§ Exercise requirements
Please reproduce the text of every item below without any changes, and leave the pictures out of your answer.
BEGIN Materials provided
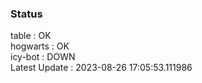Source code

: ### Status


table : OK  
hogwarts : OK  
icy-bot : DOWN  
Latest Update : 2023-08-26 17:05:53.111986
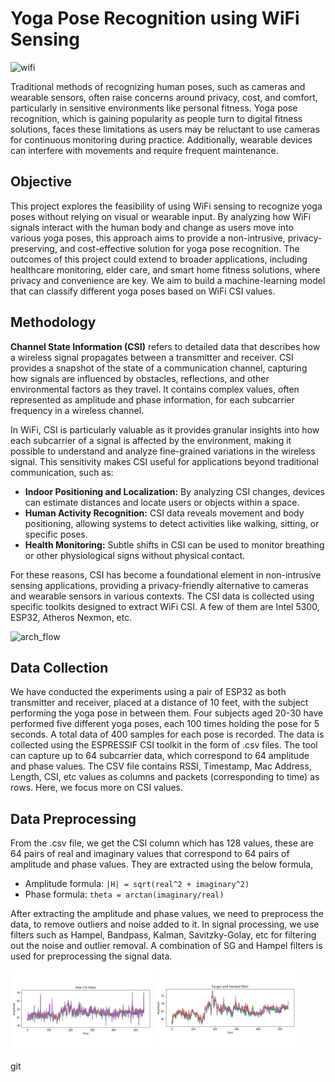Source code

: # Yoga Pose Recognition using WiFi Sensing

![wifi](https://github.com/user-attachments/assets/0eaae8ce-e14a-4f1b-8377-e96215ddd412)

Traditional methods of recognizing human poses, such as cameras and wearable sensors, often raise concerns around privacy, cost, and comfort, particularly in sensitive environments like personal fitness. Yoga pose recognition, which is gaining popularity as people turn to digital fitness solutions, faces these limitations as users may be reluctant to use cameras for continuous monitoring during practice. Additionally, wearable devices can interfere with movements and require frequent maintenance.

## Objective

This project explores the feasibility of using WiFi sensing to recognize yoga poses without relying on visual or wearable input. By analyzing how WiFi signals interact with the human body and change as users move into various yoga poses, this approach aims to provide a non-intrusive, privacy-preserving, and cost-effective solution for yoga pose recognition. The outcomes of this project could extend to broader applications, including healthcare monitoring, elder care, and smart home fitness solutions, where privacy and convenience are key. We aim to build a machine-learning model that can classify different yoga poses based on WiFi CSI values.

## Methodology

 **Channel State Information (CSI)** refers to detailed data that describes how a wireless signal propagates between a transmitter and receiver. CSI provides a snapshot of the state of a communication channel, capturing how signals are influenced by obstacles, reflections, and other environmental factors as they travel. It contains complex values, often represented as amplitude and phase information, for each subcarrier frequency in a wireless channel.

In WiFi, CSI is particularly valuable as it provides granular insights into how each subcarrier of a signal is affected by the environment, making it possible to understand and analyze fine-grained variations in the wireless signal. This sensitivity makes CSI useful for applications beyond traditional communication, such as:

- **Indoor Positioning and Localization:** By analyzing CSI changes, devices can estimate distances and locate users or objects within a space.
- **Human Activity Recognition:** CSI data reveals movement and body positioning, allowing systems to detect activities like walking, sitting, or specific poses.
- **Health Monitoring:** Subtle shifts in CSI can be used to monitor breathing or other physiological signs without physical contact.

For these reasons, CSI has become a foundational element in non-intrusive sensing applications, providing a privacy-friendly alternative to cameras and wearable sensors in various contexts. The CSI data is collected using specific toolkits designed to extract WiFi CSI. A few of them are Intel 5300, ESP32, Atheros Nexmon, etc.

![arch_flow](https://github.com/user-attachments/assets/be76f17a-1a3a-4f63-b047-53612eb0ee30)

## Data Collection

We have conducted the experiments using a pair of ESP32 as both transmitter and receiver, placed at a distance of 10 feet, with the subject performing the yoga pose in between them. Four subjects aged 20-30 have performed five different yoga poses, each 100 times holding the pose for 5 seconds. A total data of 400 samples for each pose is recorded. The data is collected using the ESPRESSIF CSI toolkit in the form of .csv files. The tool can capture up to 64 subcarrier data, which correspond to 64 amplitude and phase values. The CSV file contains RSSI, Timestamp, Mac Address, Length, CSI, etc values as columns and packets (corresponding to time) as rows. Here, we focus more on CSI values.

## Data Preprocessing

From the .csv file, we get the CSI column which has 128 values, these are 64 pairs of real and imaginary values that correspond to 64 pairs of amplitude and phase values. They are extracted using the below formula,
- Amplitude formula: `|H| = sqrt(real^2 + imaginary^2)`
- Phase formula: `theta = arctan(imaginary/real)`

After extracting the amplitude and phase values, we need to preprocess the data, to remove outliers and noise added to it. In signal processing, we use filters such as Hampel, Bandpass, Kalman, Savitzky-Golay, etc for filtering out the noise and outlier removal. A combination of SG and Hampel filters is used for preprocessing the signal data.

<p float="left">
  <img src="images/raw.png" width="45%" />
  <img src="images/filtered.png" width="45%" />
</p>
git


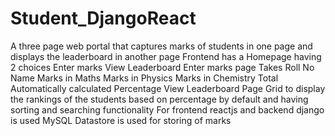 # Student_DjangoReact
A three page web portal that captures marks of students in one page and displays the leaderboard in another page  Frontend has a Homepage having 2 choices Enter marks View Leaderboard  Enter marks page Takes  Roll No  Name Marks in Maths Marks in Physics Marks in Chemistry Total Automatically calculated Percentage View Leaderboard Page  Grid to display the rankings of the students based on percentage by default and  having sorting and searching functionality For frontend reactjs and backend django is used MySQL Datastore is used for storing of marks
END Materials provided
§ Exercise output
Source code

: ### Status


table : OK  
hogwarts : OK  
icy-bot : DOWN  
Latest Update : 2023-08-26 17:05:53.111986
Source code

: # Yoga Pose Recognition using WiFi Sensing

![wifi](https://github.com/user-attachments/assets/0eaae8ce-e14a-4f1b-8377-e96215ddd412)

Traditional methods of recognizing human poses, such as cameras and wearable sensors, often raise concerns around privacy, cost, and comfort, particularly in sensitive environments like personal fitness. Yoga pose recognition, which is gaining popularity as people turn to digital fitness solutions, faces these limitations as users may be reluctant to use cameras for continuous monitoring during practice. Additionally, wearable devices can interfere with movements and require frequent maintenance.

## Objective

This project explores the feasibility of using WiFi sensing to recognize yoga poses without relying on visual or wearable input. By analyzing how WiFi signals interact with the human body and change as users move into various yoga poses, this approach aims to provide a non-intrusive, privacy-preserving, and cost-effective solution for yoga pose recognition. The outcomes of this project could extend to broader applications, including healthcare monitoring, elder care, and smart home fitness solutions, where privacy and convenience are key. We aim to build a machine-learning model that can classify different yoga poses based on WiFi CSI values.

## Methodology

 **Channel State Information (CSI)** refers to detailed data that describes how a wireless signal propagates between a transmitter and receiver. CSI provides a snapshot of the state of a communication channel, capturing how signals are influenced by obstacles, reflections, and other environmental factors as they travel. It contains complex values, often represented as amplitude and phase information, for each subcarrier frequency in a wireless channel.

In WiFi, CSI is particularly valuable as it provides granular insights into how each subcarrier of a signal is affected by the environment, making it possible to understand and analyze fine-grained variations in the wireless signal. This sensitivity makes CSI useful for applications beyond traditional communication, such as:

- **Indoor Positioning and Localization:** By analyzing CSI changes, devices can estimate distances and locate users or objects within a space.
- **Human Activity Recognition:** CSI data reveals movement and body positioning, allowing systems to detect activities like walking, sitting, or specific poses.
- **Health Monitoring:** Subtle shifts in CSI can be used to monitor breathing or other physiological signs without physical contact.

For these reasons, CSI has become a foundational element in non-intrusive sensing applications, providing a privacy-friendly alternative to cameras and wearable sensors in various contexts. The CSI data is collected using specific toolkits designed to extract WiFi CSI. A few of them are Intel 5300, ESP32, Atheros Nexmon, etc.

![arch_flow](https://github.com/user-attachments/assets/be76f17a-1a3a-4f63-b047-53612eb0ee30)

## Data Collection

We have conducted the experiments using a pair of ESP32 as both transmitter and receiver, placed at a distance of 10 feet, with the subject performing the yoga pose in between them. Four subjects aged 20-30 have performed five different yoga poses, each 100 times holding the pose for 5 seconds. A total data of 400 samples for each pose is recorded. The data is collected using the ESPRESSIF CSI toolkit in the form of .csv files. The tool can capture up to 64 subcarrier data, which correspond to 64 amplitude and phase values. The CSV file contains RSSI, Timestamp, Mac Address, Length, CSI, etc values as columns and packets (corresponding to time) as rows. Here, we focus more on CSI values.

## Data Preprocessing

From the .csv file, we get the CSI column which has 128 values, these are 64 pairs of real and imaginary values that correspond to 64 pairs of amplitude and phase values. They are extracted using the below formula,
- Amplitude formula: `|H| = sqrt(real^2 + imaginary^2)`
- Phase formula: `theta = arctan(imaginary/real)`

After extracting the amplitude and phase values, we need to preprocess the data, to remove outliers and noise added to it. In signal processing, we use filters such as Hampel, Bandpass, Kalman, Savitzky-Golay, etc for filtering out the noise and outlier removal. A combination of SG and Hampel filters is used for preprocessing the signal data.

<p float="left">
  <img src="images/raw.png" width="45%" />
  <img src="images/filtered.png" width="45%" />
</p>
git


 # Student_DjangoReact
A three page web portal that captures marks of students in one page and displays the leaderboard in another page  Frontend has a Homepage having 2 choices Enter marks View Leaderboard  Enter marks page Takes  Roll No  Name Marks in Maths Marks in Physics Marks in Chemistry Total Automatically calculated Percentage View Leaderboard Page  Grid to display the rankings of the students based on percentage by default and  having sorting and searching functionality For frontend reactjs and backend django is used MySQL Datastore is used for storing of marks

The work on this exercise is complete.